What you will do — Reproduce exactly the line that contains "The Tasse ended" and every line after it through the end of the records below, leaving out all pictures.
=== Begin Enclosure ===
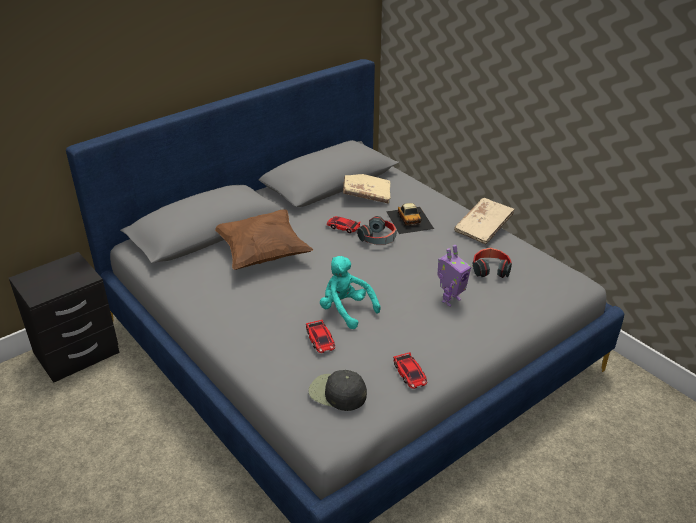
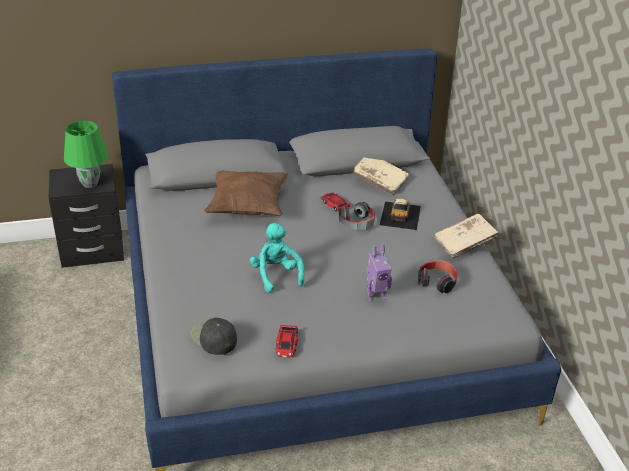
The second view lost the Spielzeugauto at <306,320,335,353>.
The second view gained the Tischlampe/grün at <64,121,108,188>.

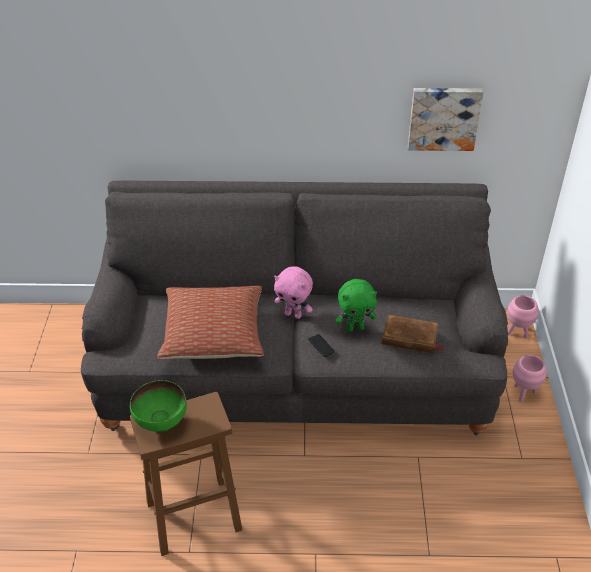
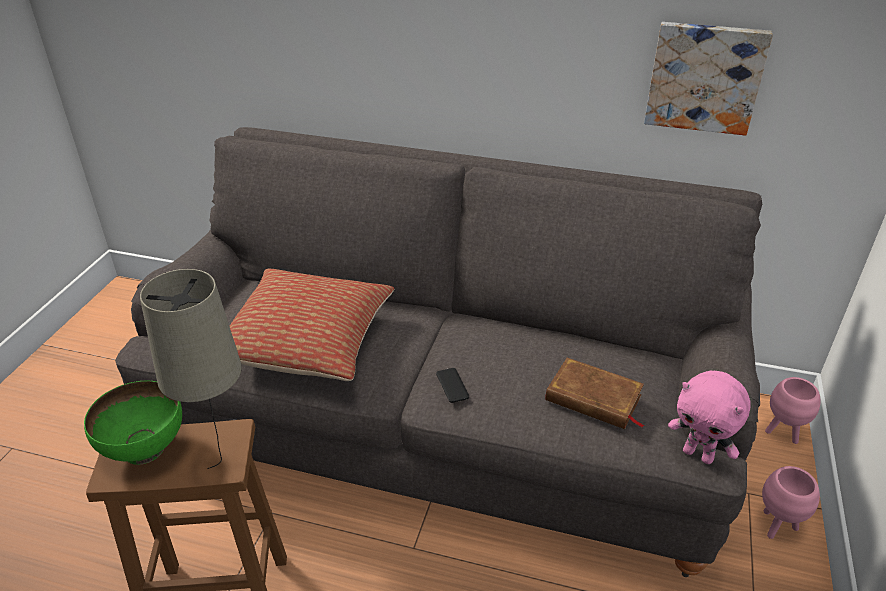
The Plüschtier/rosa ended up elsewhere, having gone from <274,266,313,319> to <668,371,751,464>.
The second view lost the Plüschtier/grün at <335,279,377,331>.
The second view gained the Tischlampe/beige at <140,269,242,469>.

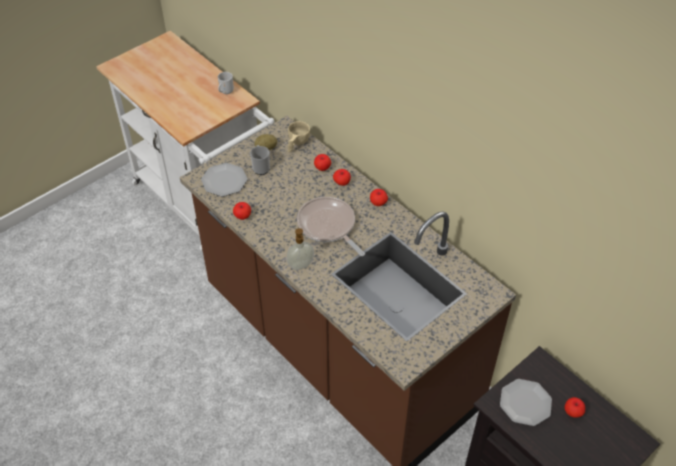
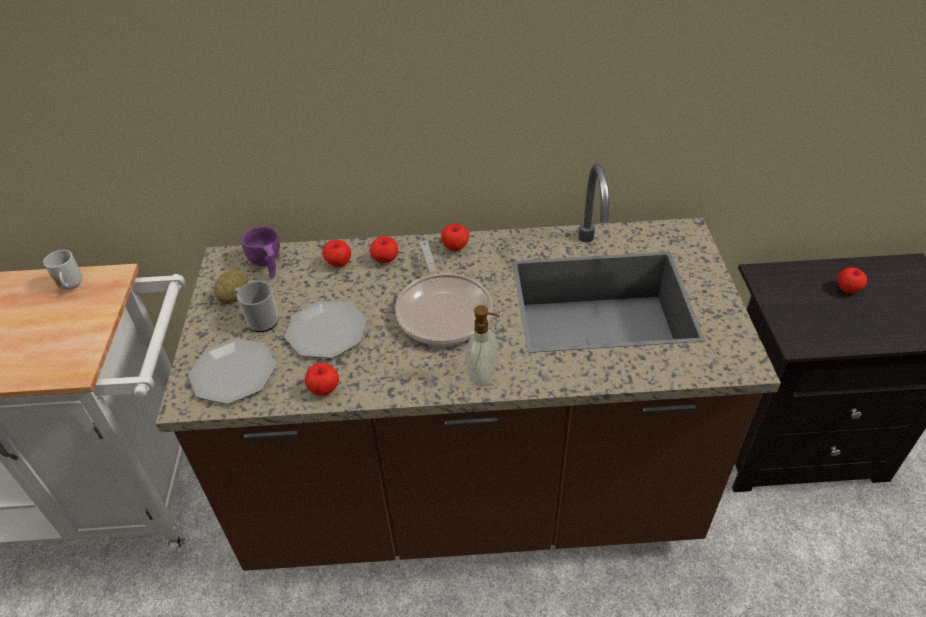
What was the Tasse/beige at <288,121,310,152> turned into the Tasse/lila at <241,226,280,278>.
The Pfanne at <297,197,365,256> ended up facing another way, 105 degrees counterclockwise from before.
The Teller ended up elsewhere, having gone from <500,379,552,426> to <285,301,367,358>.

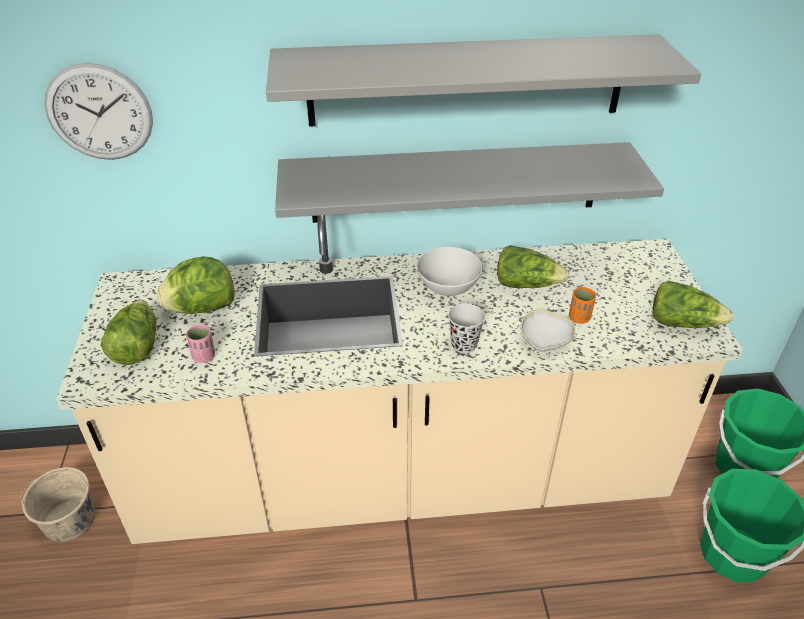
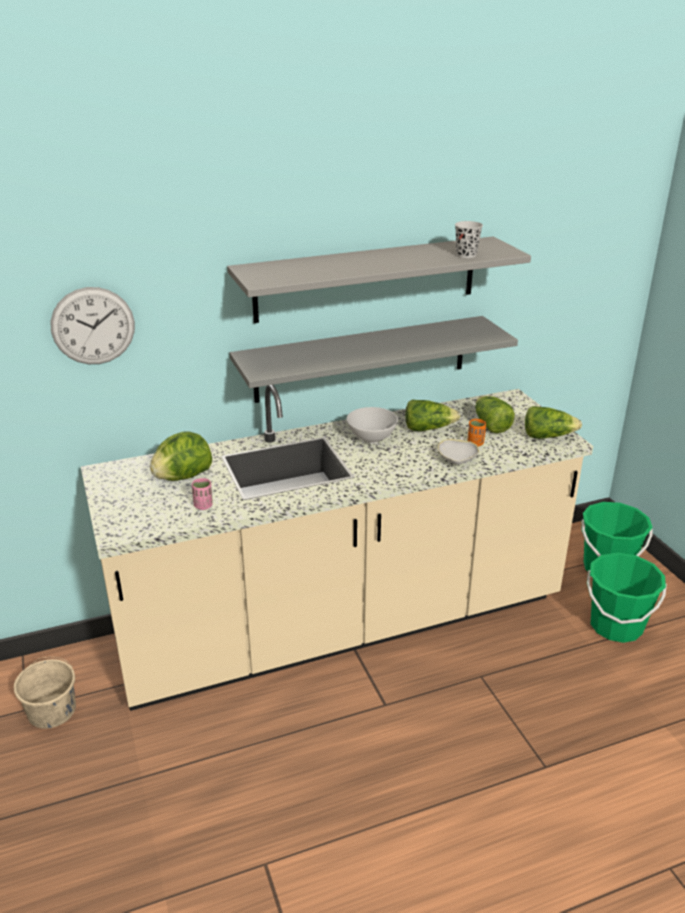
The Salatkopf ended up elsewhere, having gone from <101,300,156,365> to <475,396,515,433>.
The Tasse/schwarz ended up elsewhere, having gone from <448,303,485,353> to <455,221,483,258>.

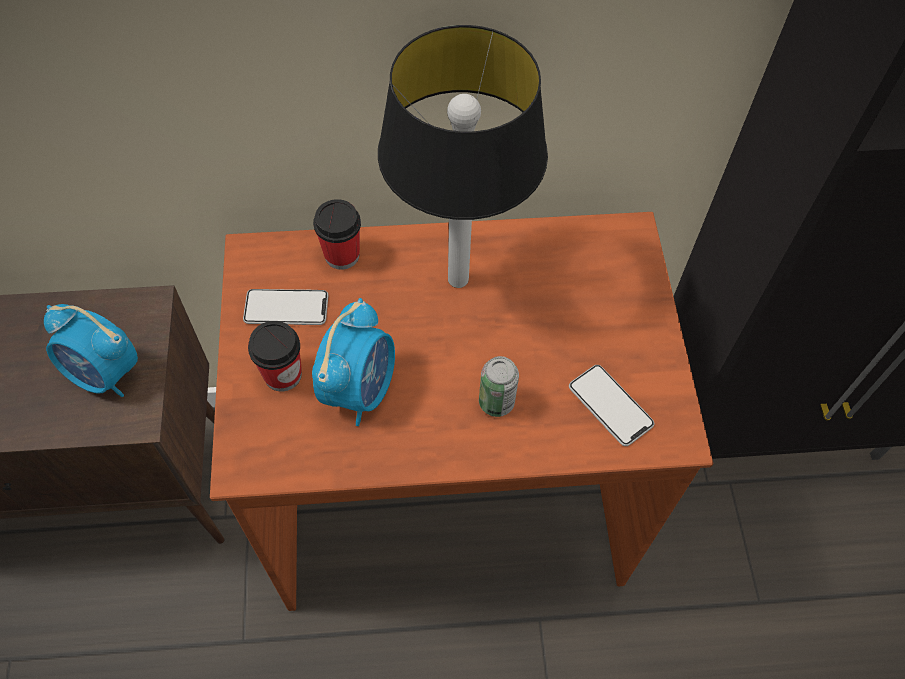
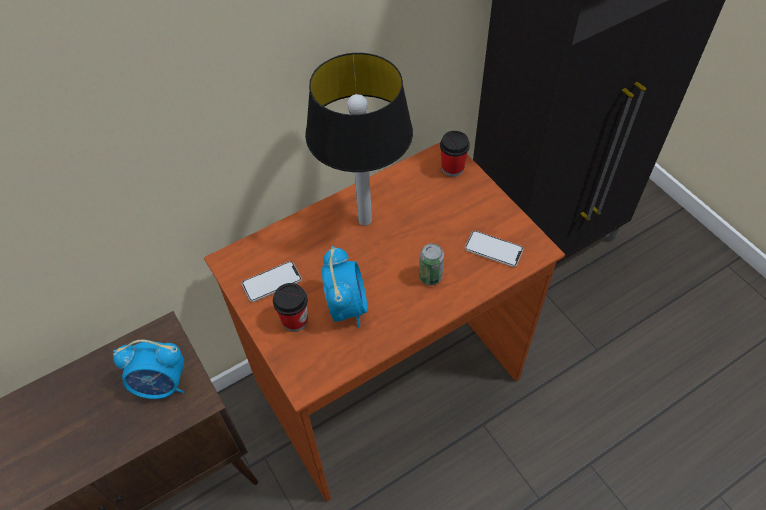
The Tasse ended up elsewhere, having gone from <313,199,361,270> to <440,131,470,177>.

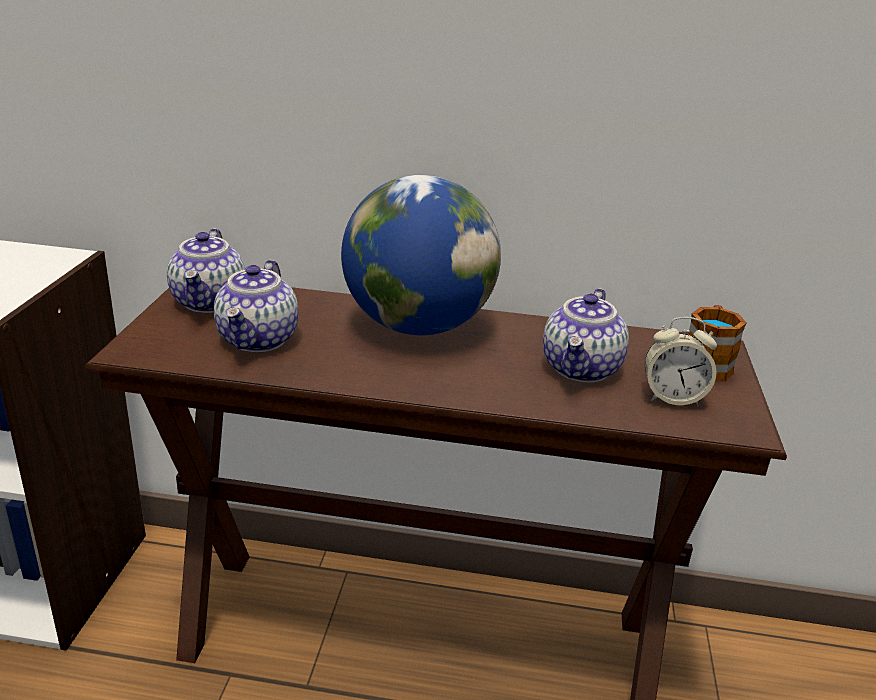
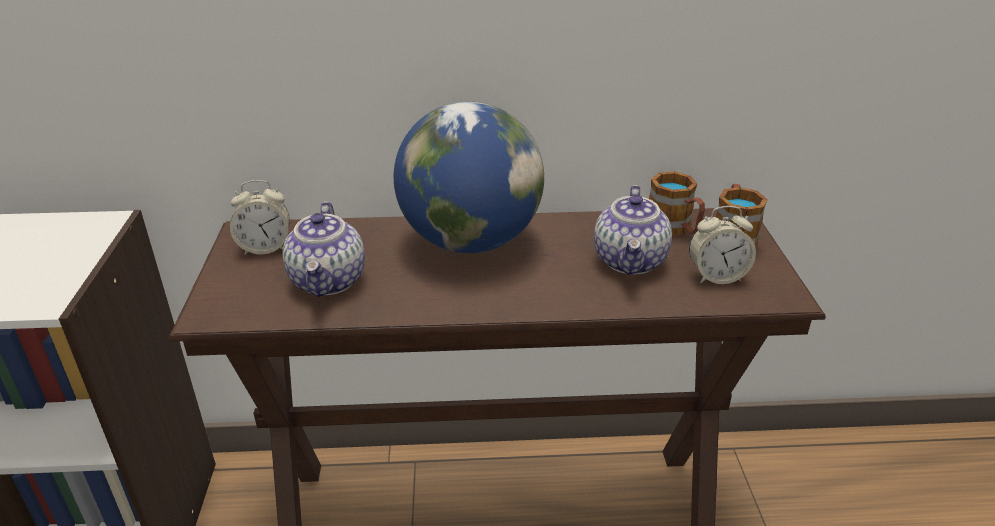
Where the Teekanne stood at <167,228,245,313>, the Wecker came to stand at <230,180,290,255>.
The second view gained the Henkelbecher at <649,171,705,236>.

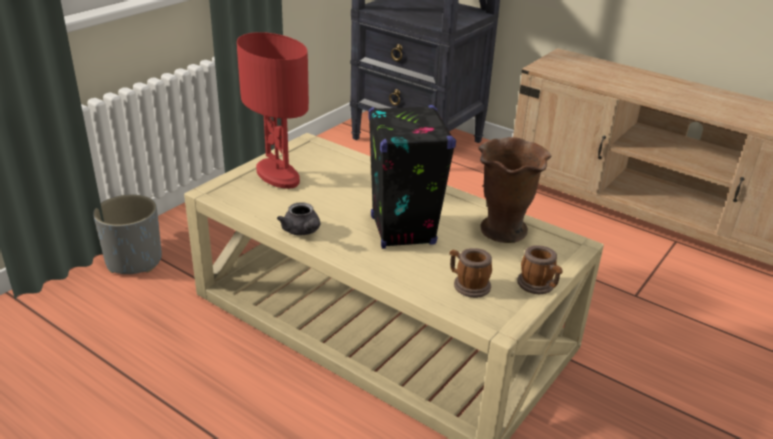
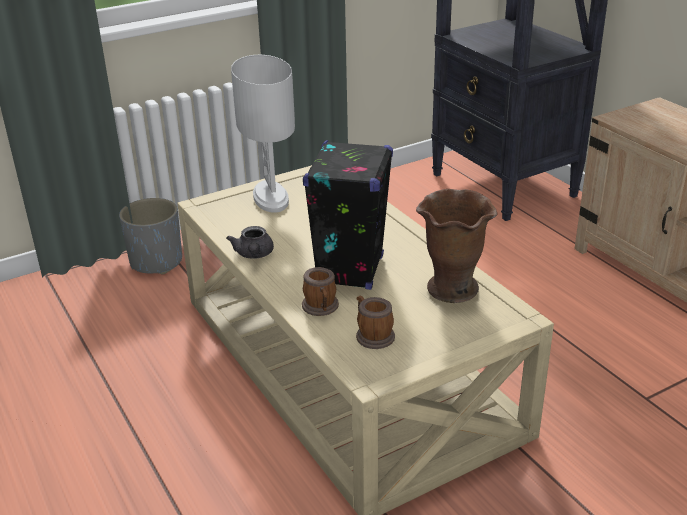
What was the Tischlampe/rot at <237,32,309,189> turned into the Tischlampe/weiß at <231,55,295,213>.
The Henkelbecher ended up elsewhere, having gone from <517,245,563,294> to <302,267,339,316>.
=== End Enclosure ===
Answer to this problem —
The Tasse ended up elsewhere, having gone from <313,199,361,270> to <440,131,470,177>.

Where the Teekanne stood at <167,228,245,313>, the Wecker came to stand at <230,180,290,255>.
The second view gained the Henkelbecher at <649,171,705,236>.

What was the Tischlampe/rot at <237,32,309,189> turned into the Tischlampe/weiß at <231,55,295,213>.
The Henkelbecher ended up elsewhere, having gone from <517,245,563,294> to <302,267,339,316>.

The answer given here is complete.